At first I almost thought, what the hell, why not. The thing is, I’ve been getting into high gear with this greeting card history — I’ve got cards and photos of cards and doggerel verses from cards all over this room now, taped to the walls and the back of the door, stacked on the radiator cover, spreading out over the floor like pink and gold ivy — and Korban’s irreverence was initially an almost pleasant respite from the saccharine overdose I’ve been taking. Also, his draftsmanship is excellent, and he pays careful attention to detail; the elbows are as meticulously rendered as the pudendae.
However, I spent last weekend with my kids, and then with the trauma of Lance’s return, and then with the move downtown, by the end of which I had come to the conclusion that maybe it wasn’t so bad after all, but when I saw it again on Monday — while taping it up, along with everything else, in this new/old office — I realized it was impossible, so I phoned Annie and said so. “Whatever you want,” she said, dubiously.
What’s wrong with Korban’s work — apart from the thuggish crudity of the mind behind it — is what tends to be wrong with a lot of things directed at young people; it’s nihilistic for fun. In a nervous effort to be knowing before they know anything, not to be taken in, a lot of kids throw out the sentiment with the sentimentality and are left with nothing but surface. Then they try to replace what they’ve lost by being sentimental about themselves. (None of this is new, of course; remember “Teen Angel?”)
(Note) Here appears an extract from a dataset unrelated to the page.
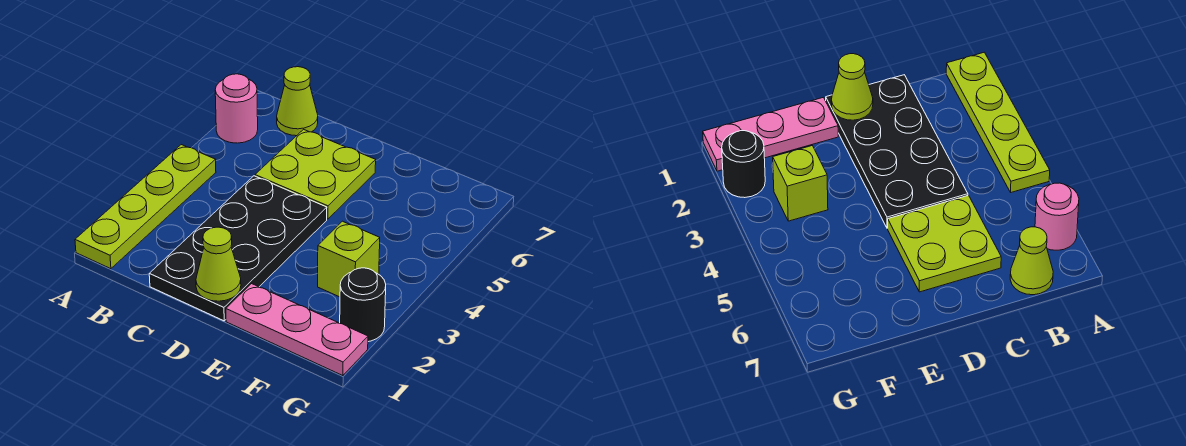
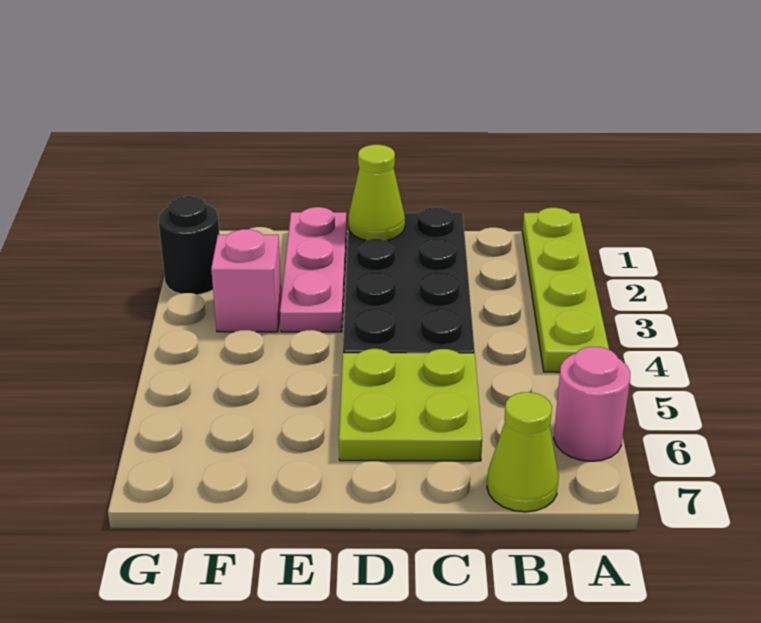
pink 1x3 plate [226,284,368,376] -> pink 1x3 plate turned to [280,207,347,332]
lime 1x1 brick [318,221,380,297] -> pink 1x1 brick [211,229,282,332]

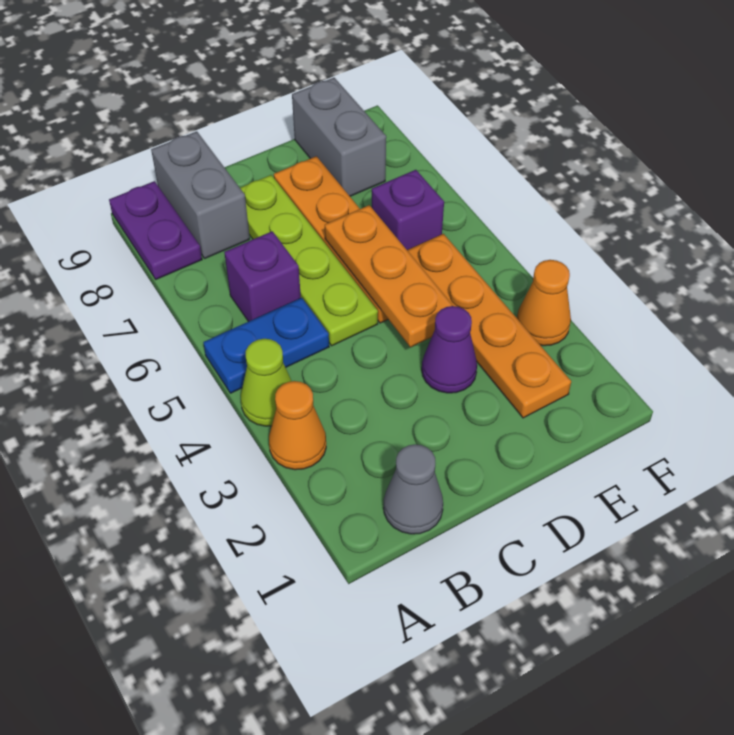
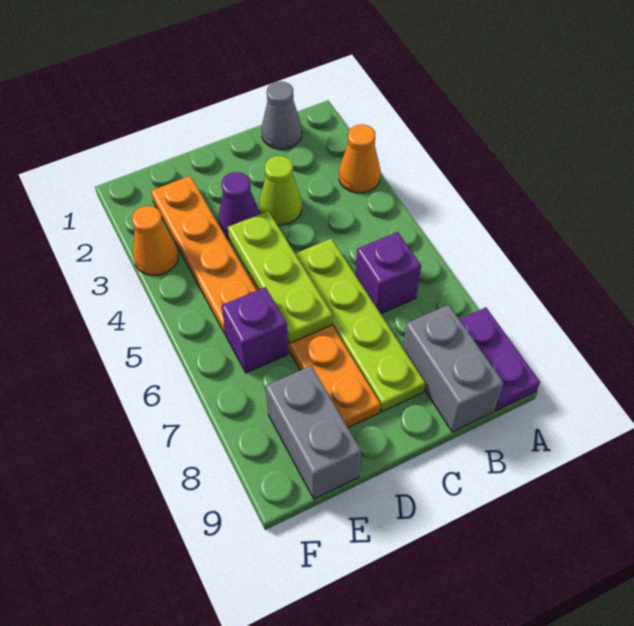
lime 1x1 cone [241,339,291,426] -> lime 1x1 cone moved to [259,156,302,225]
blue 1x2 plate [203,298,329,393] -> none
orange 1x3 plate [325,205,453,347] -> lime 1x3 plate [228,211,333,343]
But the caustic harshness still such a strong element in this tripe is a leftover from the anti-war, pro-drug sixties, and is nastily inappropriate in the me-first eighties. It is true that some of the contributors to The Christmas Book are cynical about Christmas, but its an earned cynicism. Korban may have earned his fifteen hundred dollars, but he hasn’t earned his attitudes, and I won’t have his work in the book.
Which is where the problem comes in, and why it’s now all my fault. It has been a week since Dewey first lobbed this mortar shell onto my desk and I went running with it to Annie, and this is the way it has been resolved. Craig will pay Korban his fifteen hundred, because Craig has no choice in the matter. I refuse to run Korban’s work — Dürer is back in, where he belongs — so Craig will not pay me my forty per cent. And whereas the powers at Craig ought to be angry at Dewey for placing them in a position where they have to throw away fifteen hundred dollars, it turns out they’re angry at me because it’s my refusal that makes the fifteen hundred a waste.
To one extent or another, everybody — even Annie and Ginger — has assumed the same attitude about this as Dewey; it’s only one page, why make a fuss? Until now, I hadn’t realized that such a question could even exist. So at the end not only is Dewey not fired, he’s the wronged one, and is still my editor, and he’s mad at me for betraying him!
I have now turned my back on The Christmas Book, having given it the supreme sacrifice. No, not the thousand bucks, but the fragile good will that had existed between me and my publisher. I am keeping Korban’s craftsmanlike slop on my wall amid the greeting cards, to remind me that the unforeseen is always what goes wrong, and I am hoping that Annie will sell Hallmark, and Hallmark will sell some other publishing house, and in that publishing house I shall at last find an ally who won’t quit, get pregnant, or enter second childhood before leaving the first.